Threat Intelligence Feeds
Written by Karolis Liucveikis on (updated)
Threat Intelligence feeds are designed to provide real time updates on hostile domains, IP addresses, and active malware on the internet. These are two kinds of data feeds: free and paid.
The idea with data feeds is you use those to block IP addresses and IP address ranges, domains with certain registrar email addresses, etc. But just doing that will block legitimate traffic too. So you need to train machine learning algorithms with legitimate sources of data too. For example, you can get firewall logs from all over the word at DShield here and build a list of IP addresses from that. (They will ask you to fill out a form as hackers would like to get their hands on such a list as well.). Dshield users are encouraged to contribute their own firewall logs there to help build up their database.

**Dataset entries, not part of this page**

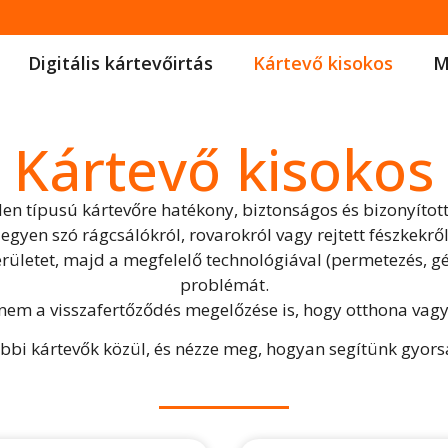
Digitális kártevőirtás
Kártevő kisokos
M
Kártevő kisokos
den típusú kártevőre hatékony, biztonságos és bizonyíto
legyen szó rágcsálókról, rovarokról vagy rejtett fészkekről
erületet, majd a megfelelő technológiával (permetezés, g
problémát.
anem a visszafertőződés megelőzése is, hogy otthona vagy
ábbi kártevők közül, és nézze meg, hogyan segítünk gyor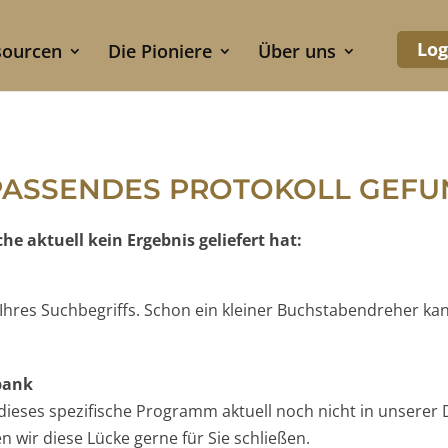
Log
sourcen
Die Pioniere
Über uns
PASSENDES PROTOKOLL GEF
e aktuell kein Ergebnis geliefert hat:
e Ihres Suchbegriffs. Schon ein kleiner Buchstabendreher ka
nbank
t dieses spezifische Programm aktuell noch nicht in unserer 
 wir diese Lücke gerne für Sie schließen.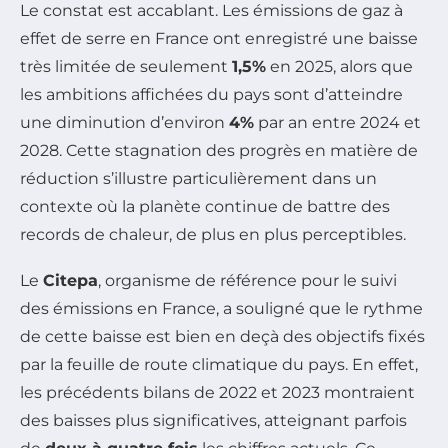
Le constat est accablant. Les émissions de gaz à
effet de serre en France ont enregistré une baisse
très limitée de seulement
1,5%
en 2025, alors que
les ambitions affichées du pays sont d’atteindre
une diminution d’environ
4%
par an entre 2024 et
2028. Cette stagnation des progrès en matière de
réduction s’illustre particulièrement dans un
contexte où la planète continue de battre des
records de chaleur, de plus en plus perceptibles.
Le
Citepa
, organisme de référence pour le suivi
des émissions en France, a souligné que le rythme
de cette baisse est bien en deçà des objectifs fixés
par la feuille de route climatique du pays. En effet,
les précédents bilans de 2022 et 2023 montraient
des baisses plus significatives, atteignant parfois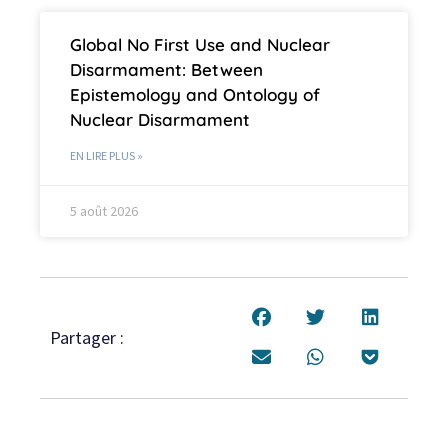
Global No First Use and Nuclear
Disarmament: Between
Epistemology and Ontology of
Nuclear Disarmament
EN LIRE PLUS »
5 août 2026
Partager :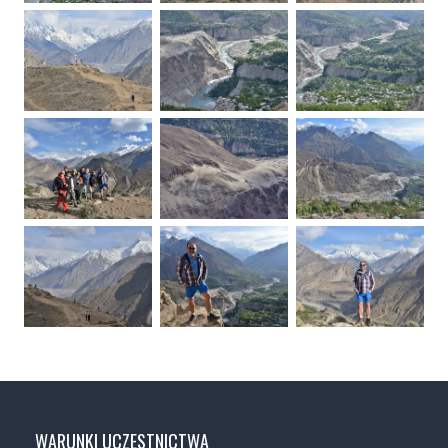
WARUNKI UCZESTNICTWA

The SANS Internet Storm website publishes various feeds here.
There feeds are many and including these:
MLSecProject
The MLSecProject is the brainchild of Alex Pinto, He is a pioneer in the field of applying machine learning to cybersecurity. The goal is to replace the rules-based SIEM approach (which does not work very well and sends analysts off tracking down noise) with ML, which Alex says works up to 30 times better. Meaning it finds genuine hacking events 30 times better than the rules based approach.
Here is some sample data from the MLSecProject OpenSource Python feed reader. This program reads various opensource data feeds. It is not clear from the documentation on their Github project whether those are hostile IPs and why. But you get the idea by looking at this, which is that you can load this data into ElasticSearch, Spark, or Hadoop and then pair it up with your own traffic to see if there is any correlation or if any of these IP addresses are found in your logs.
"entity","type","direction","source","notes","date","asnumber","asname","country","host","rhost"
"1.234.23.28","IPv4","outbound","alienvault","MLSec-Export","2014-04-03","9318","Hanaro Telecom Inc.","KR",,
"1.234.35.198","IPv4","outbound","alienvault","MLSec-Export","2014-04-03","9318","Hanaro Telecom Inc.","KR",,
"1.25.36.76","IPv4","outbound","alienvault","MLSec-Export","2014-04-03","4837","CNCGROUP China169 Backbone","CN",,
"1.93.1.162","IPv4","outbound","alienvault","MLSec-Export","2014-04-03","4808","CNCGROUP IP network China169 Beijing Province Network","CN",,
"1.93.44.147","IPv4","outbound","alienvault","MLSec-Export","2014-04-03","4808","CNCGROUP IP network China169 Beijing Province Network","CN",,
"100.42.218.250","IPv4","outbound","alienvault","MLSec-Export","2014-04-03","18450","WebNX, Inc.","US",,"100-42-218-250.static.webnx.com"
"100.42.55.2","IPv4","outbound","alienvault","MLSec-Export","2014-04-03","36351","SoftLayer Technologies Inc.","US",,"stats.wren.arvixe.com"
"100.42.55.220","IPv4","outbound","alienvault","MLSec-Export","2014-04-03","36351","SoftLayer Technologies Inc.","US",,"stats.warthog.arvixe.com"
"100.42.58.137","IPv4","outbound","alienvault","MLSec-Export","2014-04-03","36351","SoftLayer Technologies Inc.","US",,"100.42.58.137-static.reverse.mysitehosted.com"
ElasticSearch and CyberSecurity
Of course not everyone has ML skills to do run their own machine learning algorithms. But there are plenty of simpler tools. (But these are not ML.) Here is some code from ElasticSearch to help you detect port scans on your network. You could also experiment with the ElasticSearch X-Pack plugin to create cybersecurity alerts and dashboards.
As for using feeds in ES or in Spark or Hadoop you will need a big data programmer and data scientist to help you with that. Look on YouTube and study some of the presentations by Alex Pinto and conference presentations to help you get started.